# Multi-Valued Functions?

1. Oct 11, 2007

### Gib Z

I'm just checking here, but Wolfram and Wikipedia (my 2 most common and highly ranked internet mathematical encyclopedias) are really correct to use the term "MultiValued Function" are they?

I commonly see on Wolfram "f(x) is a multi valued function, and hence requires a branch cut..." but I have learned that if it has 2 output values for a single input, then it is not a function, *by definition*. This abuse of notation is really annoying me because it could put into confusion the actual definition of a function.

The perfect example of an oxymoron =]

2. Oct 11, 2007

### HallsofIvy

In terms of functions of real numbers, yes, a function must be single-valued. But in complex numbers, that becomes much too restrictive. For example ln(z), a very useful (single-valued) function in the real numbers is multi-valued in the complex numbers. Rather than give that up as a function,we relax the definition of function to allow "multi-valued" functions. We still will separate the areas in the range (by the "branch cuts") so that the function is single valued on each "branch".

3. Oct 11, 2007

### Gib Z

I don't understand, wouldn't it be more correct then to just say that the log is a relation in the complex numbers, and only *after* a branch cut is taken, becomes a function?

4. Oct 11, 2007

### matt grime

Who is saying log is a function on C? I see people saying log is a multivalued function on C. Don't just throw out the word 'multivalued'.

Given the genuine abuses of 'functions' propogated throughout introductory courses in mathematics, I would have thought this was incredibly minor. I mean, every single question that asks 'find the domain if this function' is completely an utterly mathematically unsound, for instance.

Last edited: Oct 11, 2007
5. Oct 11, 2007

### D H

Staff Emeritus
You are thinking of "multivalued" as a qualifier, as if multivalued functions are a subset of all functions. Think of it the other way around: Multivalued functions are a generalization of the concept of a function rather than a specialization.

Similar abuses of language notation occurs elsewhere in math. One that comes to mind is "Cartesian tensor". Any tensor is a Cartesian tensor, but a Cartesian tensor is not necessarily a tensor. The rules regarding what constitutes a Cartesian tensor are looser than the rules regarding what constitutes a tensor. Similarly, the rules regarding what constitutes a multivalued function are looser than the rules regarding what constitutes a function.

6. Oct 11, 2007

### Gib Z

So basically, it is just a very minor abuse of notation that shouldn't cause any problems =] And:

It was only from you matt grime that I learned this, I hear teachers at school giving these questions all the time. I now know that the domain is part of the original definition of the function.

Thank you all for your replies!

7. Oct 12, 2007

### Dragonfall

Since we are being overly pedantic here, remember that there is no "set of all functions."

8. Oct 12, 2007

### D H

Staff Emeritus
I was being a bit loose and shouldn't have used the term set when I didn't mean "set".

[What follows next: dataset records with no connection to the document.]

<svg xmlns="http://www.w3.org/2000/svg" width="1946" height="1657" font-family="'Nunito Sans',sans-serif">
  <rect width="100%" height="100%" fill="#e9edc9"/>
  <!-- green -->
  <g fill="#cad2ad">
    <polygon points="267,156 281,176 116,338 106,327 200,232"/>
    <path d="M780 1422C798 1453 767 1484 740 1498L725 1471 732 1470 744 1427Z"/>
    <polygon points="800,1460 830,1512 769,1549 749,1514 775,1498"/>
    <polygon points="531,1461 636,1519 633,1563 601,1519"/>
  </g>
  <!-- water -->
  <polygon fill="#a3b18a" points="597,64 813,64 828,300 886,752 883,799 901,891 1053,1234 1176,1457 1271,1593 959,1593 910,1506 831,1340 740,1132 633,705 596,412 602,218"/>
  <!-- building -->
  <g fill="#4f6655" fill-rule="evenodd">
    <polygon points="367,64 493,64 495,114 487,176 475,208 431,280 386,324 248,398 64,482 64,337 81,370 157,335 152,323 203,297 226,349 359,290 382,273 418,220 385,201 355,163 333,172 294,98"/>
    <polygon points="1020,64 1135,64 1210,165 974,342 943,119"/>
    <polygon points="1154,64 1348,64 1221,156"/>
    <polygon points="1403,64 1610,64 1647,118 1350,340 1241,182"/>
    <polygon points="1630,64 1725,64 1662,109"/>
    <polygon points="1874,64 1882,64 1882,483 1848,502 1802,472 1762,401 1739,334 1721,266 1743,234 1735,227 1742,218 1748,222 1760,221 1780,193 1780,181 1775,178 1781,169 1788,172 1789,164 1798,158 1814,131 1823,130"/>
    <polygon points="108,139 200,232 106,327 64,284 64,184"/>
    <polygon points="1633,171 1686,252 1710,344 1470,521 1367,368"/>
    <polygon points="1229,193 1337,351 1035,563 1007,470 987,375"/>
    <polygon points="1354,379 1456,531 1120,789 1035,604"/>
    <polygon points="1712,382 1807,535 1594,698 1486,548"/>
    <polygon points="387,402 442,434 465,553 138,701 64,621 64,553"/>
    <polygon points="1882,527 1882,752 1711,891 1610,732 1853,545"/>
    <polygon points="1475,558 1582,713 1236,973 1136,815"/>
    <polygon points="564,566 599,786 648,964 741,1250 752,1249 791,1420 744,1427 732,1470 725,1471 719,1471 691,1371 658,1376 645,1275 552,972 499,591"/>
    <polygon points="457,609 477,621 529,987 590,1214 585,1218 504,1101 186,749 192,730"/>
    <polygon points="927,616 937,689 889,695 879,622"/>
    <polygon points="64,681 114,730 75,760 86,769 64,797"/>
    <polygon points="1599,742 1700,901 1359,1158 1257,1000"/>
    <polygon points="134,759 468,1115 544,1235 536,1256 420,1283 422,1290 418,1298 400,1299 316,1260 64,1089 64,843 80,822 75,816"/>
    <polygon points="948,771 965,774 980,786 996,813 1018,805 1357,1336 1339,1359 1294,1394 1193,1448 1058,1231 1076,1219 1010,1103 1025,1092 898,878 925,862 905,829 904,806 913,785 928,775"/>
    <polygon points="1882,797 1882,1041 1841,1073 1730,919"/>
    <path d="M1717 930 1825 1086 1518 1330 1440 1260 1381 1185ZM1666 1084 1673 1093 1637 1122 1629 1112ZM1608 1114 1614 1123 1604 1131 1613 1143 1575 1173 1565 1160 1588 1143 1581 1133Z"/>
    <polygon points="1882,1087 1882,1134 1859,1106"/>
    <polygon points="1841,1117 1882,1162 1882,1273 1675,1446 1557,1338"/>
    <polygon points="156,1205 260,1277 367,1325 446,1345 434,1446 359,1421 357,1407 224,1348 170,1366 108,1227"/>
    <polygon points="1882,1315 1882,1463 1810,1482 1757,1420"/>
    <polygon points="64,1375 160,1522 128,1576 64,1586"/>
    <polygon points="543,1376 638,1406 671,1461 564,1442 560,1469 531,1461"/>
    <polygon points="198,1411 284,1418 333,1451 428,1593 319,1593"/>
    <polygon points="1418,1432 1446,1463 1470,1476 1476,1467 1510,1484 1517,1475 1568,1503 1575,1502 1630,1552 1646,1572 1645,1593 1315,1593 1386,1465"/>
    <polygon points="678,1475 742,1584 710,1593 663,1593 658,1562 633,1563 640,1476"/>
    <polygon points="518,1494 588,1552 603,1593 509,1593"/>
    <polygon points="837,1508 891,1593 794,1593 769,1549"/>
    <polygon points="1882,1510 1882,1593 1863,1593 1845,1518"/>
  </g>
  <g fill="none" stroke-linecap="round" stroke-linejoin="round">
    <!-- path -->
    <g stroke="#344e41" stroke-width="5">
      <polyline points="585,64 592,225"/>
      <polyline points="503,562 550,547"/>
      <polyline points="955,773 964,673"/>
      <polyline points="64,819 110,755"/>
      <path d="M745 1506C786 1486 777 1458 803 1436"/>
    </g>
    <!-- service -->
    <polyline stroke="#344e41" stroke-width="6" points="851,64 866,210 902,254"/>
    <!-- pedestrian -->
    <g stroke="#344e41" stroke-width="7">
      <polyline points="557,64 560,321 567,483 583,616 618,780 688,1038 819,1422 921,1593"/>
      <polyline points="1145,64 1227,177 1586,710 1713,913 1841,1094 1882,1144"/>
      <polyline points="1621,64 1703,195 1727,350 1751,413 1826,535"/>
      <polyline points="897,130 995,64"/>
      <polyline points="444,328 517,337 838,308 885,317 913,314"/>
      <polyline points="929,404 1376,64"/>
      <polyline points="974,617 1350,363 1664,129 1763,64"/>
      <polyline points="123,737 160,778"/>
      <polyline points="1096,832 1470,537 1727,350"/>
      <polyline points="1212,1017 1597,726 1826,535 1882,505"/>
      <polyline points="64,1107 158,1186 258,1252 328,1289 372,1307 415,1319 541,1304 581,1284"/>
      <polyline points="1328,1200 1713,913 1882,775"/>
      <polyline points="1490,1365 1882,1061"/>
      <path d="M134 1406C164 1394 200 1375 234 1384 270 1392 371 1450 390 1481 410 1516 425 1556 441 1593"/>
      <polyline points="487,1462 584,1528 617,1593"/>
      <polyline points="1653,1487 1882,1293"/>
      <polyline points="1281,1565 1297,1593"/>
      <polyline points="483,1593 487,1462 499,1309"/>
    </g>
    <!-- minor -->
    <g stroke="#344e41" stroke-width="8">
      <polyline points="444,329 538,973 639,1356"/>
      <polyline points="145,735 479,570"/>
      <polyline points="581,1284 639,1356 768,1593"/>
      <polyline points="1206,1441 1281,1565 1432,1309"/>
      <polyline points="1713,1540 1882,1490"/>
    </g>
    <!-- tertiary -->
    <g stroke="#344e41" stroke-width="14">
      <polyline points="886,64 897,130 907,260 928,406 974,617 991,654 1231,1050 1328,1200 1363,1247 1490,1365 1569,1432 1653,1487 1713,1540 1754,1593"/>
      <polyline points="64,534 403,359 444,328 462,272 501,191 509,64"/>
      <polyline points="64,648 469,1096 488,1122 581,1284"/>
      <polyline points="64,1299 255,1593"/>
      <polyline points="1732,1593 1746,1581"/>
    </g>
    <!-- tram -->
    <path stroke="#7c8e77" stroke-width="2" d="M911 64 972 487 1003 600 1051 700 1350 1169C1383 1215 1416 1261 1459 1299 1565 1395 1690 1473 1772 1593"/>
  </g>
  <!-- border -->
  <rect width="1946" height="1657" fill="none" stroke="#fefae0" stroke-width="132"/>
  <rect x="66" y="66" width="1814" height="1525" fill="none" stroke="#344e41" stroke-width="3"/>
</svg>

OTOH, isn't $\beth_2$, the power set of the continuum, of the same cardinality as the set of all mappings (i.e., functions) from R to R?

9. Oct 12, 2007

### CRGreathouse

Yeah... and wouldn't that make $\beth_3$ the cardinality of the set of multivalued functions in one variable? That is, for each point in the domain there are $\beth_2$ possibilities for a multivalued function, so
$$\mathfrak{c}^{\beth_2}=\aleph_0^{\beth_2}=\beth_3$$
is the number of multivalued functions in one real variable. Right?

Wow, that's almost hard to think about -- every point has its own one-dimensional fractal. Shudder.

10. Oct 12, 2007

### uart

About this point, while I do understand what Matt is getting at here you do have to take into account that when students are first introduced to the concept of domains that they generally know nothing about anything other than real numbers. So the concept of a functions domain being determined by the functions natural limitations of existance over the reals seems like a resonable thing to do.

Personally when the concept of domain is introduced to students in this manner I like to qualify it as the "natural domain" and at least give some other examples where the domain is specified as part of the function definition and qualify it as the "defined domain". To illustrate "defined domain" I usually like to give a nice simple example of a piecewise function like,

$$y = \left\{ \begin{array} {cc} x + 1 & : x \le -1 \\ x - 1 & : x \ge +1 \\ \end{array}$$

Really is that so terrible?

Last edited: Oct 12, 2007
11. Oct 12, 2007

### matt grime

No, it isn't/doesn't (depending on how one corrects that fragment so it is a sentence). It is just poor mathematics, with no excuse.

12. Oct 13, 2007

### Dragonfall

You can ask questions like "where in $$\mathbb{R}$$ is $$f(x)=\sqrt{x}$$ defined so that it is real-valued?" To many students this is the "domain" of a function; and to an extent this is true if you define a limited "universe of discourse".